Text excerpt:
Early anticoagulation after bioprosthetic aortic valve replacement (AVR) didn’t result in adverse clinical events or significantly affect aortic valve hemodynamics in a recent analysis of 4,832 heart patients, but it was linked to lower stroke rates in cases of surgical AVR (SAVR).
First author Tarun Chakravarty, MD, and colleagues explained in the Journal of the American College of Cardiology that since more people with severe aortic stenosis are living longer—yielding a population of patients with higher surgical risk profiles—there’s been a shift from mechanical to bioprosthetic valves during SAVR. The known bleeding risks associated with lifelong anticoagulation and increasing availability of valve-in-valve transcatheter AVR (TAVR) also support the use of bioprostheses.

Aim of the task:
Continue the article on early anticoagulation after bioprosthetic aortic valve replacement, starting after its last sentence.

[Records from a data source]

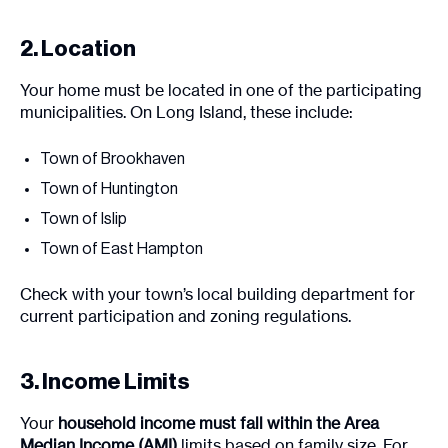
2. Location
Your home must be located in one of the participating
municipalities. On Long Island, these include:
Town of Brookhaven
Town of Huntington
Town of Islip
Town of East Hampton
Check with your town’s local building department for
current participation and zoning regulations.
3. Income Limits
Your
household income must fall within the Area
Median Income (AMI)
limits based on family size. For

Answer area:
“With expanding indications for TAVR, increasing use of bioprosthetic surgical valves and recent reports on subclinical leaflet thrombosis in both transcatheter and surgical bioprosthetic valves, there is considerable interest in adjunctive pharmacotherapy with antiplatelet and anticoagulant agents after bioprosthetic AVR for the prevention of bioprosthetic valve thrombosis and to further optimize valve hemodynamics, durability and clinical outcomes,” Chakravarty, of the Smidt Heart Institute at Cedars-Sinai Medical Center in Los Angeles, et al. wrote.
The optimal antithrombotic and antiplatelet strategy following bioprosthetic AVR has been a point of contention for years now, but, despite a lack of supporting evidence, the American College of Cardiology and American Heart Association in 2017 inked a recommendation for three months of anticoagulation post-SAVR and -TAVR in low-risk patients.
For their study, Chakravarty and his team collected data on antiplatelet and antithrombotic therapy from thousands of patients included in the pooled PARTNER 2 randomized trials and nonrandomized registries, performing echocardiograms at 30 days and one year post-AVR. The research comprised 3,889 TAVR and 943 SAVR patients.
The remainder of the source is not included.